Tra i rimedi più efficaci per la stitichezza, il magnesio occupa un posto di rilievo. Questo minerale è fondamentale per molte funzioni corporee, tra cui la contrazione muscolare e il mantenimento dell’equilibrio idrico intestinale.
Come funziona il magnesio?
Il magnesio ha un effetto osmotico: attira acqua nell’intestino, ammorbidendo le feci e stimolando il transito intestinale. Inoltre, rilassa i muscoli del tratto gastrointestinale, facilitando così l’evacuazione.
Evidenze scientifiche
Come dimostrato da uno studio pubblicato su Pubmed, l’integrazione con magnesio può migliorare significativamente i sintomi della stitichezza, soprattutto in soggetti con bassi livelli di questo minerale.
Integratori di magnesio: una soluzione pratica
Un approccio personalizzato dovrebbe valutare in primis la modifica dello stile di vita, se non dovesse bastare e dovesse essere richiesta per il paziente un’integrazione mirata, alcune tipologie di magnesio possono rappresentare un valido aiuto.
Quali sono i vantaggi?
- Promuove un’evacuazione naturale.
- Riduce i crampi addominali associati alla stitichezza.

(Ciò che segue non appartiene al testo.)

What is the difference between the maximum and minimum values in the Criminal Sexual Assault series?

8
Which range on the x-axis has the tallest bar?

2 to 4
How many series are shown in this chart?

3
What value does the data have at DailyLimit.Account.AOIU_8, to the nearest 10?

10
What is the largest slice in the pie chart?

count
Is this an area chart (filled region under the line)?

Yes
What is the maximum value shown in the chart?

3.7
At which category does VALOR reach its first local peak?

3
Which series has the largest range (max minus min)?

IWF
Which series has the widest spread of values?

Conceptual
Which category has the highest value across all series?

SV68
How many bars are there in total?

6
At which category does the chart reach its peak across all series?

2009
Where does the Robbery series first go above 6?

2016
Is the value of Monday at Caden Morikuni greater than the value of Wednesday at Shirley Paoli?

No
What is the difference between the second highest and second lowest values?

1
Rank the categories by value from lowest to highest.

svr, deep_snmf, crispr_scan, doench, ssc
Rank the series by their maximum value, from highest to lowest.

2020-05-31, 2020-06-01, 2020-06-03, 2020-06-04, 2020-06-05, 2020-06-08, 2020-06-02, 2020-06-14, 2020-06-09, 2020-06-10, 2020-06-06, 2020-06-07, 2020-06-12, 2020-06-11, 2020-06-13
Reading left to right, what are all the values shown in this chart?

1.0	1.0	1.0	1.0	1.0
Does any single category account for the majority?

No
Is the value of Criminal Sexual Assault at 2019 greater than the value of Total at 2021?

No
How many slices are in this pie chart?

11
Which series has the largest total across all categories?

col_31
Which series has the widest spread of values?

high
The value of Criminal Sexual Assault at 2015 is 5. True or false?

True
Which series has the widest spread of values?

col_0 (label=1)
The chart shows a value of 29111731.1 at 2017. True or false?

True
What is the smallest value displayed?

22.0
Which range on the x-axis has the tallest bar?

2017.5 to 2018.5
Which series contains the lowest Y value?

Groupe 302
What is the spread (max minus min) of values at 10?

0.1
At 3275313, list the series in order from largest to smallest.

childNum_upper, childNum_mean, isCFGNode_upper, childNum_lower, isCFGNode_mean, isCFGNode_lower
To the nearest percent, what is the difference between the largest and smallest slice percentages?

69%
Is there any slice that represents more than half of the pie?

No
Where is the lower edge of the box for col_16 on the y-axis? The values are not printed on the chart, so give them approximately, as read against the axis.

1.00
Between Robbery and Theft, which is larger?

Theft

- Favorisce il rilassamento muscolare generale, migliorando anche la qualità del sonno.
Tra i diversi tipi di magnesio disponibili, il magnesio citrato è particolarmente indicato per la regolarità intestinale grazie alla sua elevata biodisponibilità.
Come integrare il magnesio nella routine quotidiana?
Per ottenere i massimi benefici, è importante scegliere un integratore di alta qualità e assumerlo nel momento giusto.
Consigli:
- Assumere l’integratore con un bicchiere d’acqua, preferibilmente la sera.
- Iniziare con una dose bassa e aumentarla gradualmente per evitare effetti collaterali come scariche dissenteriche.
- Abbinarlo ad una dieta ricca di fibre e a una corretta idratazione per risultati ottimali
Chiaramente, il supporto con integratori dev’essere sempre valutato dal tuo dietista di riferimento.